Le premier, c’est que la Discovery ne va pas forcément mettre à mal la roadmap. Au contraire, ça va nous permettre de prioriser nos sujets et de nous concentrer uniquement sur ceux qui nécessitent une expertise spécifique de Research donc in fine respecter les objectifs de notre roadmap. C’est très important d’être clair sur cet alignement.

Le second, c’est que la Research est un excellent moyen d’atteindre l’objectif qu’ont toutes les entreprises tech en ce moment : la rentabilité. Concrètement, avec la Research on va éviter de “cramer” des ressources sur des projets qui ne rapportent rien, et on va dérisquer les autres projets. Toutes ces ressources économisées pourront être consacrées à des projets générant plus de revenus pour l’entreprise. J’insiste sur ce point car souvent dans les métiers qui touchent au Design ou à la Research on est un peu considérés comme des artistes, mais avec ce raisonnement on peut convaincre même les plus sceptiques !

────────────────────────────────────────

◆ Tâche à réaliser ◆
Recopiez sans rien changer, s'il vous plaît, le passage du texte sur la Research qui va de « Le second, c’est » à « plus sceptiques ! ».

◆ Informations affichées ◆
────────────────────────────────────────

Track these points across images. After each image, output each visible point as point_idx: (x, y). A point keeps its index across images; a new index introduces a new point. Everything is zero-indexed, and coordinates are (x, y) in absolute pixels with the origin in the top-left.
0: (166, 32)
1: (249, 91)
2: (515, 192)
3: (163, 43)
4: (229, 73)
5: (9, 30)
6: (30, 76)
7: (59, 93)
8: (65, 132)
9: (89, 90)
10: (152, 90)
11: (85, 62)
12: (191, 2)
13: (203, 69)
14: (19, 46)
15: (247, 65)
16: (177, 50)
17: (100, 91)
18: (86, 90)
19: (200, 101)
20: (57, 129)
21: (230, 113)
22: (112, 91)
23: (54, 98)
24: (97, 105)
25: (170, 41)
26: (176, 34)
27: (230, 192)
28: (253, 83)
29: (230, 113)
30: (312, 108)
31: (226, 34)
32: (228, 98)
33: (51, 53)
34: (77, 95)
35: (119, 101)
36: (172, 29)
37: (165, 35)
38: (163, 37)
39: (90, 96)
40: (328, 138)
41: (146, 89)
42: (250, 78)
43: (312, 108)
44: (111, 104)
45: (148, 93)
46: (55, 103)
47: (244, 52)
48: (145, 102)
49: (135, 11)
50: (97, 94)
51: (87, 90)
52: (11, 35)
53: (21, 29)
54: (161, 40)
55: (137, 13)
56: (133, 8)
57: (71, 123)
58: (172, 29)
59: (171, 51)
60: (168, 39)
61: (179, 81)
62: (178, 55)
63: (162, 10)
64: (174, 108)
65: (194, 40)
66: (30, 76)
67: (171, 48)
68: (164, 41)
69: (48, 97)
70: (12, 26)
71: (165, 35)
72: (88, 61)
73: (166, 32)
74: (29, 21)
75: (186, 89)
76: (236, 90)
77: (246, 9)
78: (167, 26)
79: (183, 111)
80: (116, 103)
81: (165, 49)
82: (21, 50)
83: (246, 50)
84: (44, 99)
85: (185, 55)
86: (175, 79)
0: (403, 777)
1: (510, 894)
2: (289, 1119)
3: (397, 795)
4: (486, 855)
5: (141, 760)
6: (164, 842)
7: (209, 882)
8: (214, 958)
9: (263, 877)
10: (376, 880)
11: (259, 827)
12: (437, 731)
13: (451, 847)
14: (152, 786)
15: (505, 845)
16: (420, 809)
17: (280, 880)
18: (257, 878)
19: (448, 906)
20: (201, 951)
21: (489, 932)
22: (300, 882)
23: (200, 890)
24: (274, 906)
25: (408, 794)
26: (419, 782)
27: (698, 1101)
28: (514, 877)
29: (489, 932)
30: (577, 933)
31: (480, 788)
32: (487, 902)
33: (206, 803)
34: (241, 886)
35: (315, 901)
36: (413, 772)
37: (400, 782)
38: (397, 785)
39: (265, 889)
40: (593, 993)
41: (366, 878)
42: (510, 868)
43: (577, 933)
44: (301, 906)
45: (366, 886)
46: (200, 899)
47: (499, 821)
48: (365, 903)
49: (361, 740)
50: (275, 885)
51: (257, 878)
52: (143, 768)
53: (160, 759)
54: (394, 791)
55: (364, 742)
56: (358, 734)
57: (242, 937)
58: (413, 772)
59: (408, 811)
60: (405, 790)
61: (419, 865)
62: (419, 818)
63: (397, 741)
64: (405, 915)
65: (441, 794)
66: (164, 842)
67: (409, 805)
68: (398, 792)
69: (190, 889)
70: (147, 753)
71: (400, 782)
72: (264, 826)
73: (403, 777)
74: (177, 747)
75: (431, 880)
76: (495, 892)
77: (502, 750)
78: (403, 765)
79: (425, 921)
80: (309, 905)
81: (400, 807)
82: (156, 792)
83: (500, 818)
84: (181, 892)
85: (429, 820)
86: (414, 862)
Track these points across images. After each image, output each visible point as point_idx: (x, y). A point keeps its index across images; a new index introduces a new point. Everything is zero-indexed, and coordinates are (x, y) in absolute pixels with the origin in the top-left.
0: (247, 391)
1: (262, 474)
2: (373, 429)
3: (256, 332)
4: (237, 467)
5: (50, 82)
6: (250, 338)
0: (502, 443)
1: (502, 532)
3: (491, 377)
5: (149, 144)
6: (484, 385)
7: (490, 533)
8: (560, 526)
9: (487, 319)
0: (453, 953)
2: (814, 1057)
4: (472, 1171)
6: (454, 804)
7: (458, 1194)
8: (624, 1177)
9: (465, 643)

────────────────────────────────────────

◆ Résultat final ◆
Le second, c’est que la Research est un excellent moyen d’atteindre l’objectif qu’ont toutes les entreprises tech en ce moment : la rentabilité. Concrètement, avec la Research on va éviter de “cramer” des ressources sur des projets qui ne rapportent rien, et on va dérisquer les autres projets. Toutes ces ressources économisées pourront être consacrées à des projets générant plus de revenus pour l’entreprise. J’insiste sur ce point car souvent dans les métiers qui touchent au Design ou à la Research on est un peu considérés comme des artistes, mais avec ce raisonnement on peut convaincre même les plus sceptiques !